## PROBLEM DESCRIPTION
Output the text lines of the records below as a JSON list of strings, one string per line, omitting blank lines and leaving out the pictures.

Plotted data images
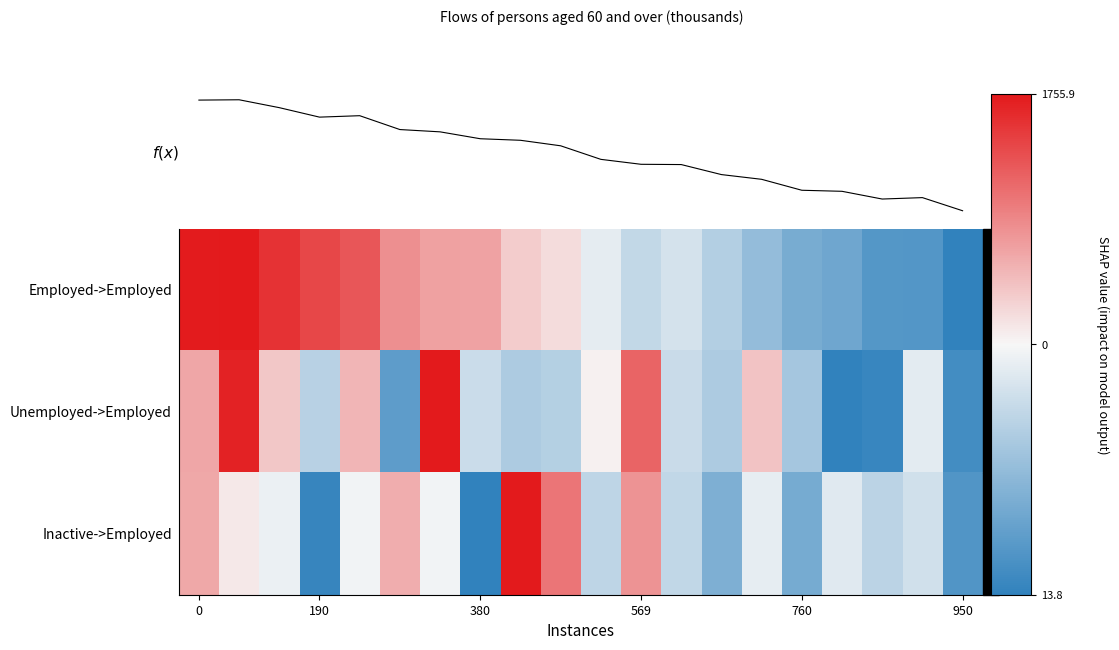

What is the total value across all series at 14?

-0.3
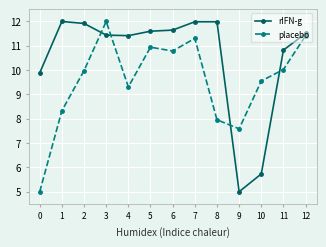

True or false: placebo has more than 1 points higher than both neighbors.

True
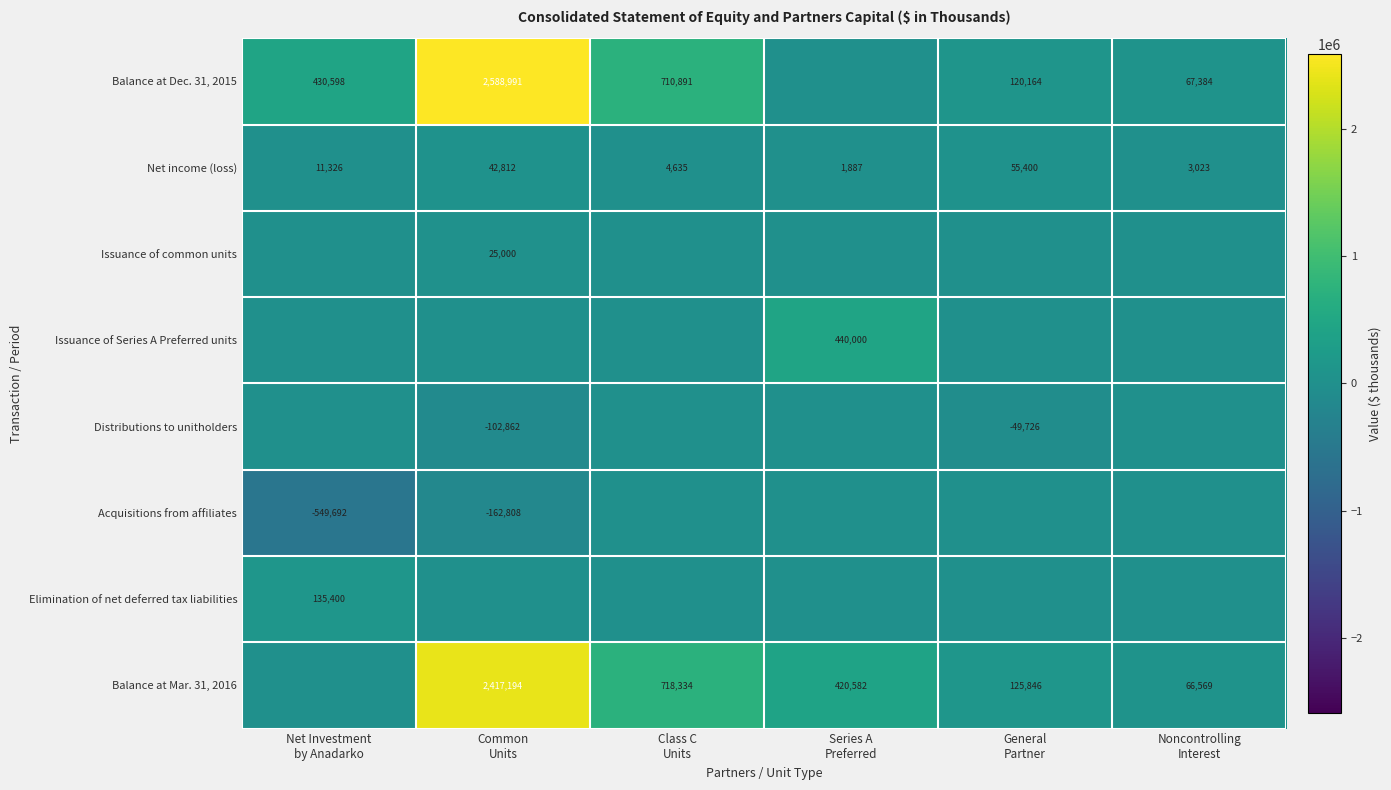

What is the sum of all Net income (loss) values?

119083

## ANSWER
[
  "What is the total value across all series at 14?",
  "-0.3",
  "True or false: placebo has more than 1 points higher than both neighbors.",
  "True",
  "What is the sum of all Net income (loss) values?",
  "119083"
]